▶ _Exercise instructions_:
Find the line holding "left shoulder: (111, 74)" in the entries below. Give it again exactly, along with every line after it up to and including the line holding "right elbow: (132, 99)".

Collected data

========================================

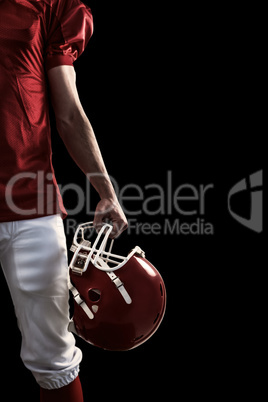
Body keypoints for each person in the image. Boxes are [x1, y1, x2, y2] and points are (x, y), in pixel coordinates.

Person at [0, 0, 127, 400]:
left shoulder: (50, 6)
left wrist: (106, 190)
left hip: (28, 201)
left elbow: (68, 111)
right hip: (28, 202)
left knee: (54, 357)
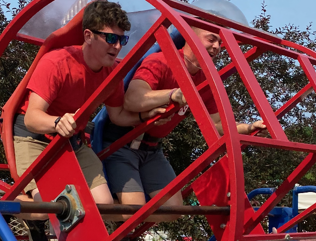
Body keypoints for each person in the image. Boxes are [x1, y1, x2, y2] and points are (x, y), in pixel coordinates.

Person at [0, 0, 165, 241]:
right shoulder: (56, 62)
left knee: (103, 205)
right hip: (35, 136)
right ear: (88, 36)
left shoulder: (111, 74)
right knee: (49, 209)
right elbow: (32, 117)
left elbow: (117, 116)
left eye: (122, 41)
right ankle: (6, 206)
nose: (117, 47)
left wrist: (146, 118)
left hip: (71, 140)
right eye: (111, 39)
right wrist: (57, 122)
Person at [101, 24, 267, 213]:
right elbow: (132, 99)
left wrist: (249, 128)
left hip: (152, 149)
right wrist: (172, 95)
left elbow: (217, 124)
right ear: (190, 37)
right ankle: (101, 218)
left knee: (174, 209)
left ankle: (118, 226)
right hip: (123, 141)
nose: (217, 47)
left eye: (220, 43)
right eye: (211, 39)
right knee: (135, 209)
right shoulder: (161, 62)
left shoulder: (206, 81)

========================================

▶ _Finished exercise_:
left shoulder: (111, 74)
right knee: (49, 209)
right elbow: (32, 117)
left elbow: (117, 116)
left eye: (122, 41)
right ankle: (6, 206)
nose: (117, 47)
left wrist: (146, 118)
left hip: (71, 140)
right eye: (111, 39)
right wrist: (57, 122)
Person at [101, 24, 267, 213]:
right elbow: (132, 99)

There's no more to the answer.